CONSIGNE A: Traduisez en anglais la phrase suivante de l'extrait : « Hereafter serait donc une œuvre mineure dans l'immense filmographie d'Eastwood. »
CONSIGNE B:
Répondez brièvement aux questions suivantes à partir de l'extrait :
(i) Quel cinéaste est qualifié de « géant de cinéma » ?
(ii) Quel terme est immédiatement appliqué à son cinéma lorsqu'il s'avère « juste », beau et émouvant ?
(iii) Quel film sert de repère pour dater les mélodrames sortis au cinéma ?
CONSIGNE C: Recopiez fidèlement l'extrait, en commençant par « Hereafter serait donc » et en poursuivant jusqu'à « Madison justement ! ».

Pourquoi un géant de cinéma comme Clint Eastwood, aurait-il obligation de ne réaliser que des chefs d'œuvres ? Pourquoi quand son cinéma s'avère « juste », beau et émouvant, celui-ci devient immédiatement « mineur » ?
Hereafter serait donc une œuvre mineure dans l'immense filmographie d'Eastwood. Pourtant, par le traitement de son sujet, par le message qu'il véhicule et par la qualité incroyable de sa mise en scène, cette œuvre mineure écrase à elle seule la plupart des mélodrames qui sont sortis au cinéma depuis ..... ben depuis Sur la Route de Madison justement !

DONNÉES RECUEILLIES:
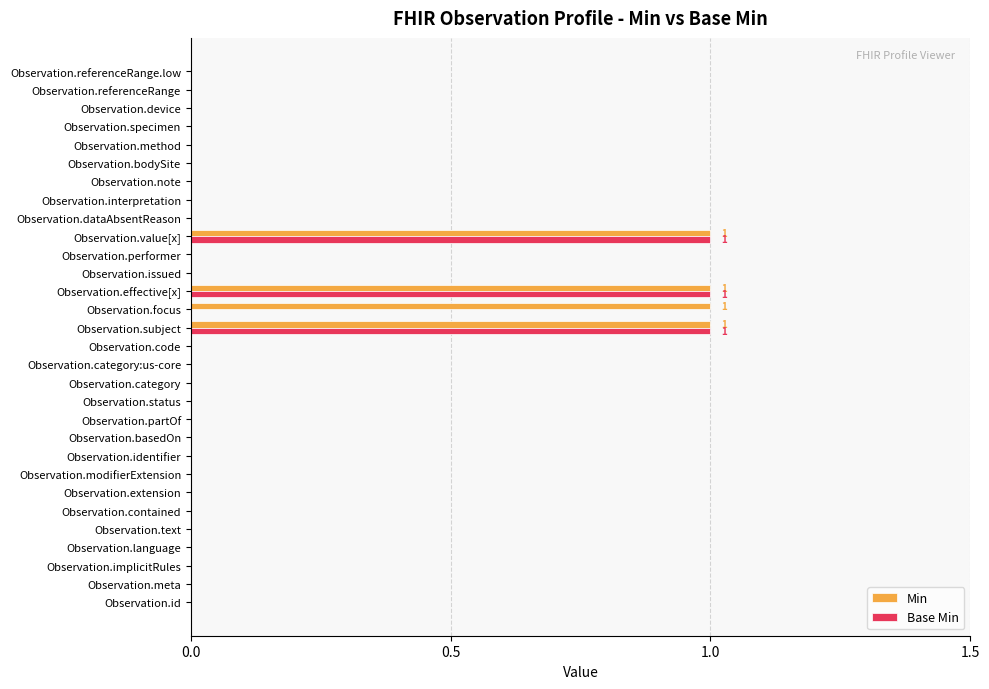

True or false: Base Min has a value of 0 at Observation.code.

True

CORRIGÉ A: So Hereafter is supposedly a minor work in Eastwood's immense filmography.

CORRIGÉ B:
(i) Clint Eastwood.
(ii) « mineur ».
(iii) Sur la Route de Madison.

CORRIGÉ C:
Hereafter serait donc une œuvre mineure dans l'immense filmographie d'Eastwood. Pourtant, par le traitement de son sujet, par le message qu'il véhicule et par la qualité incroyable de sa mise en scène, cette œuvre mineure écrase à elle seule la plupart des mélodrames qui sont sortis au cinéma depuis ..... ben depuis Sur la Route de Madison justement !